• _TASK STATEMENT_:
Copy out every line of the data that has the word "bằng" somewhere in it.
***** PROVIDED RECORDS
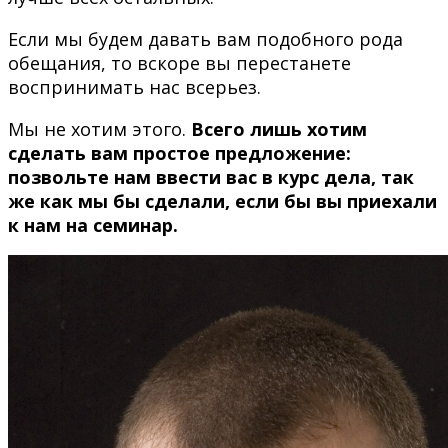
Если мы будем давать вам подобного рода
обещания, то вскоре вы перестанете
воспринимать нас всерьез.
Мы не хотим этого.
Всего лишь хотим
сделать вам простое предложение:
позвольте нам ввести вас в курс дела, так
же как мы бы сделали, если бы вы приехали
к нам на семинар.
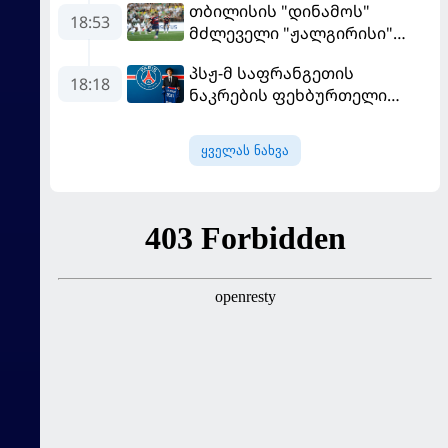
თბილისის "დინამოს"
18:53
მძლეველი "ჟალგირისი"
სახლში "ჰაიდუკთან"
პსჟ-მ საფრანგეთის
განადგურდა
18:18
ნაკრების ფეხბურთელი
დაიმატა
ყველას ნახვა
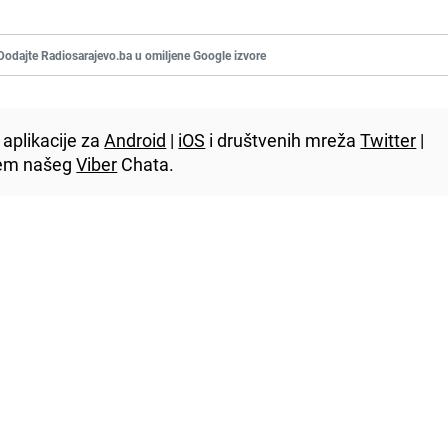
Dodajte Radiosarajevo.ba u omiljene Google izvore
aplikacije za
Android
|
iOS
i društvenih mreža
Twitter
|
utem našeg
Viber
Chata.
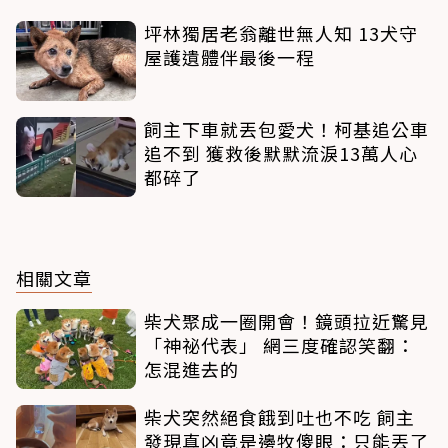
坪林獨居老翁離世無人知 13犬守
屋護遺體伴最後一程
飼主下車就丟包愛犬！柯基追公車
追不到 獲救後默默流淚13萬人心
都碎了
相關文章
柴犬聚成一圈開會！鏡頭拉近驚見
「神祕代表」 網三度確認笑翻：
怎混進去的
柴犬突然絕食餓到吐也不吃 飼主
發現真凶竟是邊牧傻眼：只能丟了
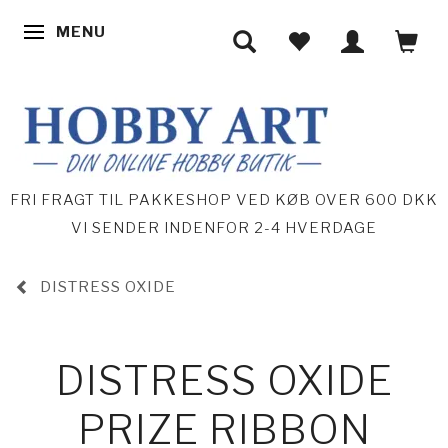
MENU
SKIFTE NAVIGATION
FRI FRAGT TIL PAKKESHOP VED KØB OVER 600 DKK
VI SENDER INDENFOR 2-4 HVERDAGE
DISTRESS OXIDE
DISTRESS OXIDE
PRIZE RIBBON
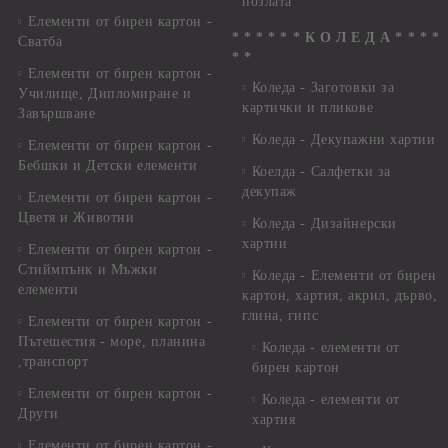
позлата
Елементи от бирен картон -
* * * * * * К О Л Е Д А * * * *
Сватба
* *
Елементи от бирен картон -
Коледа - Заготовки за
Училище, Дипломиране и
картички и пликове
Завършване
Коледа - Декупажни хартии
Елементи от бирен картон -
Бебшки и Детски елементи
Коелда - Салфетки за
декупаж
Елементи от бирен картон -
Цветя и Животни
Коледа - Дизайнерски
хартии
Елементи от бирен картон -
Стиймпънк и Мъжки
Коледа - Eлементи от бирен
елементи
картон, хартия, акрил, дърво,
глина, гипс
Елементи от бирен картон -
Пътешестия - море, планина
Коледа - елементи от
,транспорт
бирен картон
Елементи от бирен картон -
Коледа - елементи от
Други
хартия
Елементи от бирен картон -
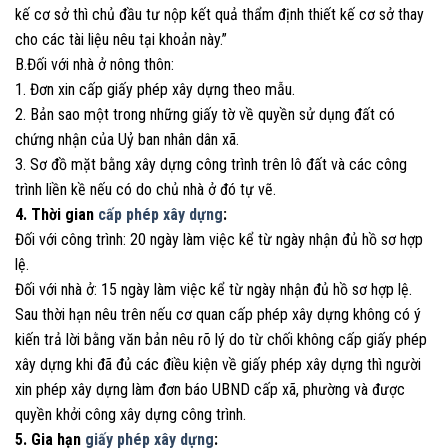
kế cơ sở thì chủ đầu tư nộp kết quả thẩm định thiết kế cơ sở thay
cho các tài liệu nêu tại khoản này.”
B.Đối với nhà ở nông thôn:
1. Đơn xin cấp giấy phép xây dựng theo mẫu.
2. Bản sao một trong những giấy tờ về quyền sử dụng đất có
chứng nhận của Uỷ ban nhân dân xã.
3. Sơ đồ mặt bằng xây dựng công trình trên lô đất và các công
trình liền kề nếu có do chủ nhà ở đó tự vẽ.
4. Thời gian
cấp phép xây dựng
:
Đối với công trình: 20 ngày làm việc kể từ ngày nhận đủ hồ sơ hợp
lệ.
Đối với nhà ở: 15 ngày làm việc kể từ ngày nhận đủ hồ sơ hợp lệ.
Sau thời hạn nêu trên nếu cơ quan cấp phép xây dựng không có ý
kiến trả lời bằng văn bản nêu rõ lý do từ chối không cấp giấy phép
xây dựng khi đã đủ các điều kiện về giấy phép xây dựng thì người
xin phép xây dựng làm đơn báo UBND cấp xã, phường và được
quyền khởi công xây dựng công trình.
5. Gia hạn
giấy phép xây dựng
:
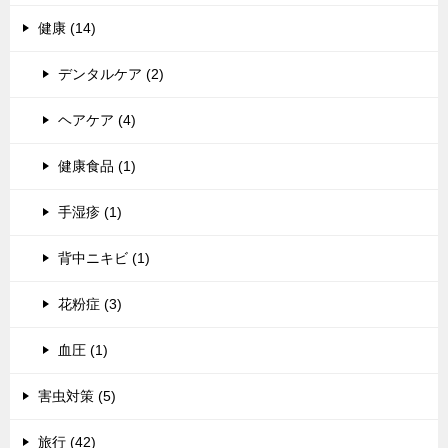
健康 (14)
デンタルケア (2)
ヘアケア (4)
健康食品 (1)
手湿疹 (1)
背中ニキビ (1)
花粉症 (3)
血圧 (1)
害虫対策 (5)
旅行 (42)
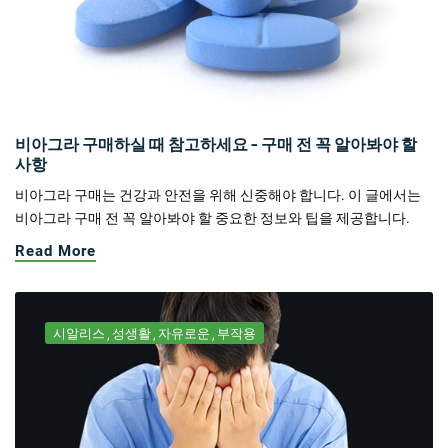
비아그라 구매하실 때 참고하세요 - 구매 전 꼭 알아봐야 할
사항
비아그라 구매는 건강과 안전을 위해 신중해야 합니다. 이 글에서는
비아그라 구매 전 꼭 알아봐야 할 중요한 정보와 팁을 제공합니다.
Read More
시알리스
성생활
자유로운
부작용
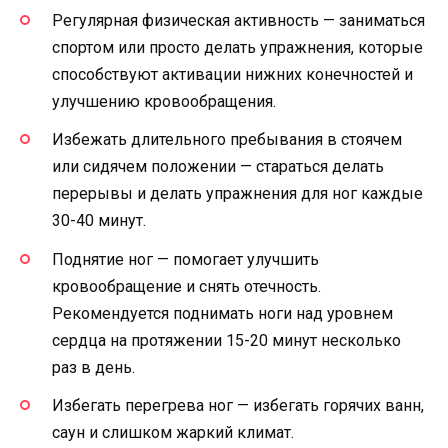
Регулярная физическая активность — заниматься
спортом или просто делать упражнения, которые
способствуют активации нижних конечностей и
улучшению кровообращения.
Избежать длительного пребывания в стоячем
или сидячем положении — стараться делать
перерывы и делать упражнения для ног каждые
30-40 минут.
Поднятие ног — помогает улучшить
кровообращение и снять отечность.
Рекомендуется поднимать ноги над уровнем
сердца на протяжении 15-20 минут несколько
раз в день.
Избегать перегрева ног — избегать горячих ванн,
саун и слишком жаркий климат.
**********
• _YOUR RESPONSE_:
3. Sơ đồ mặt bằng xây dựng công trình trên lô đất và các công
kiến trả lời bằng văn bản nêu rõ lý do từ chối không cấp giấy phép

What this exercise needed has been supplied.